Work required>
Your answer must be an exact repeat of the lines from the one containing "framed print: none [154,446,206,517]" through the last line of the records, both included, with no pictures.

--- Record set ---

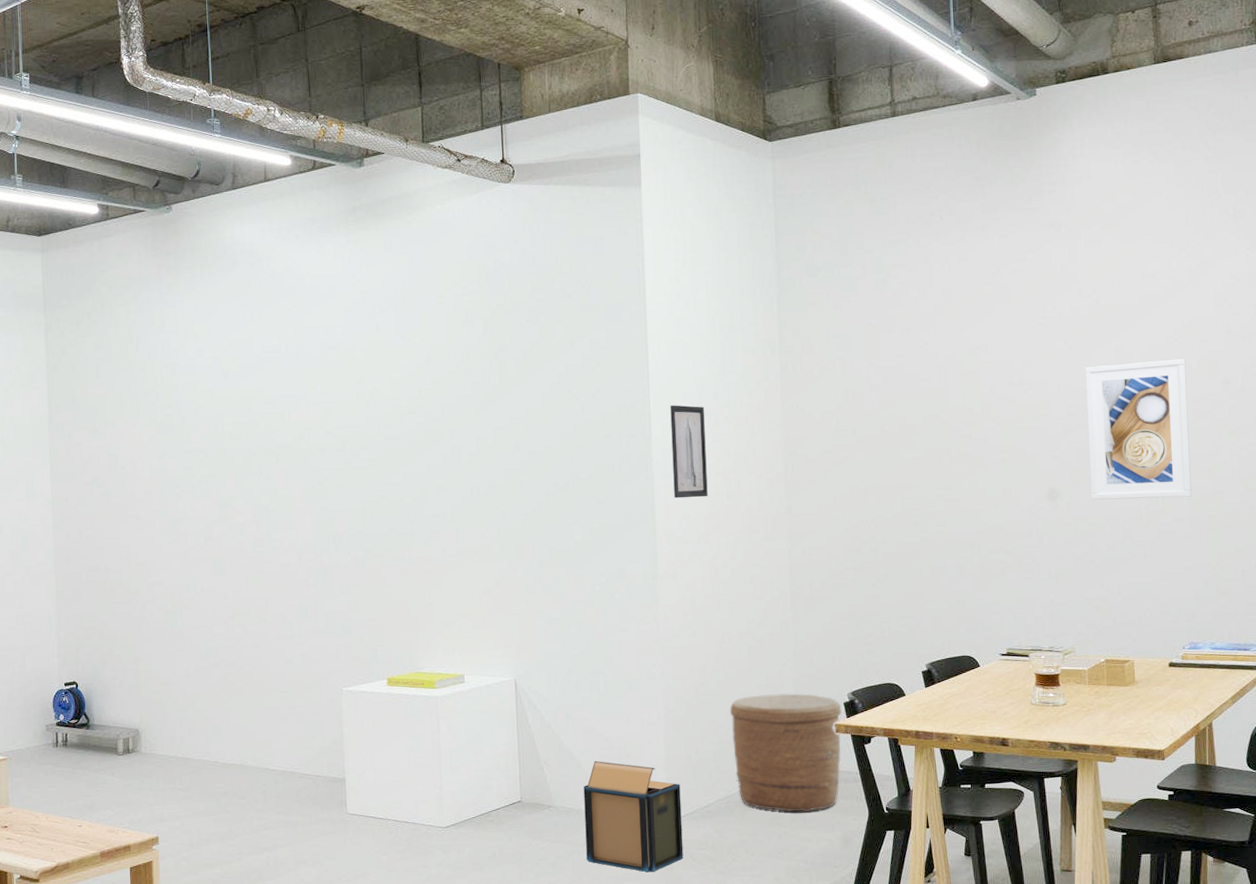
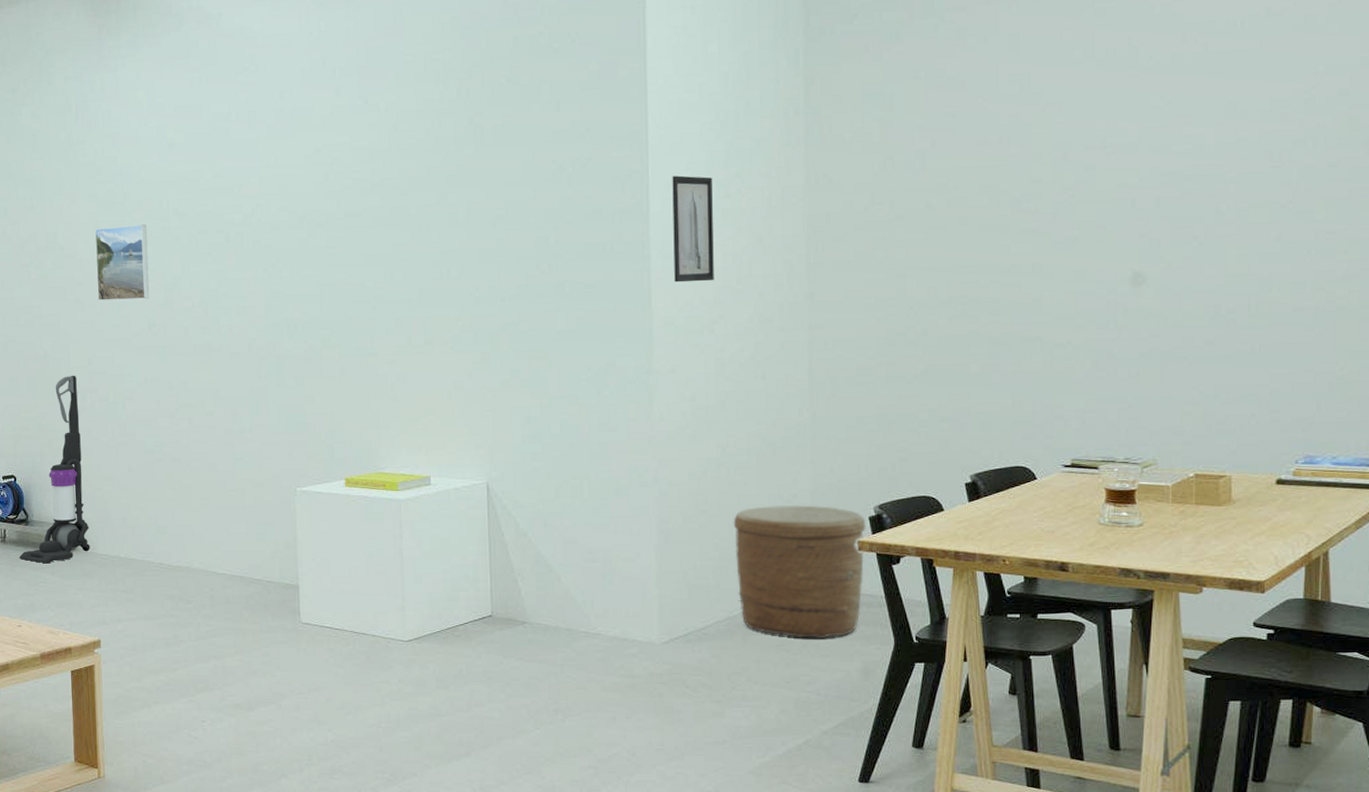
vacuum cleaner: none [80,586,149,765] -> present [19,375,90,564]
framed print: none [154,446,206,517] -> present [94,224,150,301]
cardboard box: present [583,760,684,873] -> none [562,574,675,698]
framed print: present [1085,359,1192,500] -> none [1186,115,1318,286]

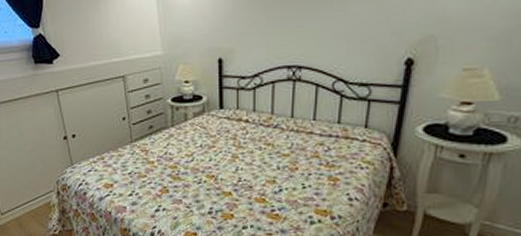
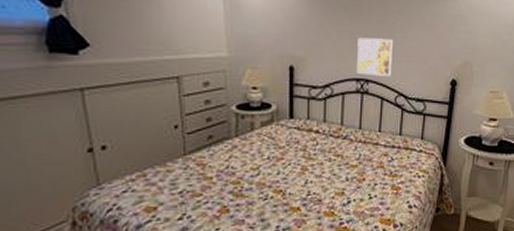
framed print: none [288,20,331,62] -> present [357,37,394,76]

---

Exercise solution>
framed print: none [154,446,206,517] -> present [94,224,150,301]
cardboard box: present [583,760,684,873] -> none [562,574,675,698]
framed print: present [1085,359,1192,500] -> none [1186,115,1318,286]

framed print: none [288,20,331,62] -> present [357,37,394,76]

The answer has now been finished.